● WHAT YOU WILL DO
Reproduce the records from their first line through the line containing "11H8V14H9V17H10V21H11V24L14 26V27H19L21 26L22", with both of those lines included.

● EXERCISE INPUT
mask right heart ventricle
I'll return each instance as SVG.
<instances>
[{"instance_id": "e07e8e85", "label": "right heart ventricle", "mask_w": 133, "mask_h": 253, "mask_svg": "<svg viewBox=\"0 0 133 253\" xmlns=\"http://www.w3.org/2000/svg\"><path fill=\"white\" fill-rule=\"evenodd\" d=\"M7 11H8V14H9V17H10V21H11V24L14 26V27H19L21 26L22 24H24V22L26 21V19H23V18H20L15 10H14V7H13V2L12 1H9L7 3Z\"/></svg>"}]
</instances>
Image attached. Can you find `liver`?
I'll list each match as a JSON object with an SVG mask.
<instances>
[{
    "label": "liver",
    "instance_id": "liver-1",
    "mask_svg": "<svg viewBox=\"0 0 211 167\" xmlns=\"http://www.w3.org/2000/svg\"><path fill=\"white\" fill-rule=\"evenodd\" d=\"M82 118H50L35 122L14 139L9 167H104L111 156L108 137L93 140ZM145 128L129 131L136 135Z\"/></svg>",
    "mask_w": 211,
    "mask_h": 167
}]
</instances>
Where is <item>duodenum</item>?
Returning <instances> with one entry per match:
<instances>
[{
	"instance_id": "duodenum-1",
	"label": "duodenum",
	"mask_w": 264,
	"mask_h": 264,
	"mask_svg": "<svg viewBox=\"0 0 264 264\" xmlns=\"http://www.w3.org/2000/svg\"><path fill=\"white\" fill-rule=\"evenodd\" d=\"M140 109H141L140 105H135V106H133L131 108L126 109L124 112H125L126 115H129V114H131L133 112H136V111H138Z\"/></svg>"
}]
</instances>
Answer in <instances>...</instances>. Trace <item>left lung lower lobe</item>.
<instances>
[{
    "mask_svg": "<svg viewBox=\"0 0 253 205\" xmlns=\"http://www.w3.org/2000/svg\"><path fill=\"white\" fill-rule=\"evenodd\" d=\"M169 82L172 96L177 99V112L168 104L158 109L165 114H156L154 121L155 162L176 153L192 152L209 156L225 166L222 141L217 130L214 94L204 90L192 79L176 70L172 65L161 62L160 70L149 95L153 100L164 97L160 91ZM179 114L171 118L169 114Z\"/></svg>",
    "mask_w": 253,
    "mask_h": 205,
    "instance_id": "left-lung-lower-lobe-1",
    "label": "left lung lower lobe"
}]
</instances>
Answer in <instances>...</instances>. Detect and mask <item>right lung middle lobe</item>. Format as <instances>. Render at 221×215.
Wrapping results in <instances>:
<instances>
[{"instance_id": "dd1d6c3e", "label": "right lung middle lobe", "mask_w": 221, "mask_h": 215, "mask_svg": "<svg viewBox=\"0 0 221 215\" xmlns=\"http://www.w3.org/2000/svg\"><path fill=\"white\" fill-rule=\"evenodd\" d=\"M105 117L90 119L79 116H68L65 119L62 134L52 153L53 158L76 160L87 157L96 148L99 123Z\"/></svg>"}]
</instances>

● THE SOLUTION
mask right heart ventricle
I'll return each instance as SVG.
<instances>
[{"instance_id": "e07e8e85", "label": "right heart ventricle", "mask_w": 133, "mask_h": 253, "mask_svg": "<svg viewBox=\"0 0 133 253\" xmlns=\"http://www.w3.org/2000/svg\"><path fill=\"white\" fill-rule=\"evenodd\" d=\"M7 11H8V14H9V17H10V21H11V24L14 26V27H19L21 26L22 24H24V22L26 21V19H23V18H20L15 10H14V7H13V2L12 1H9L7 3Z\"/></svg>"}]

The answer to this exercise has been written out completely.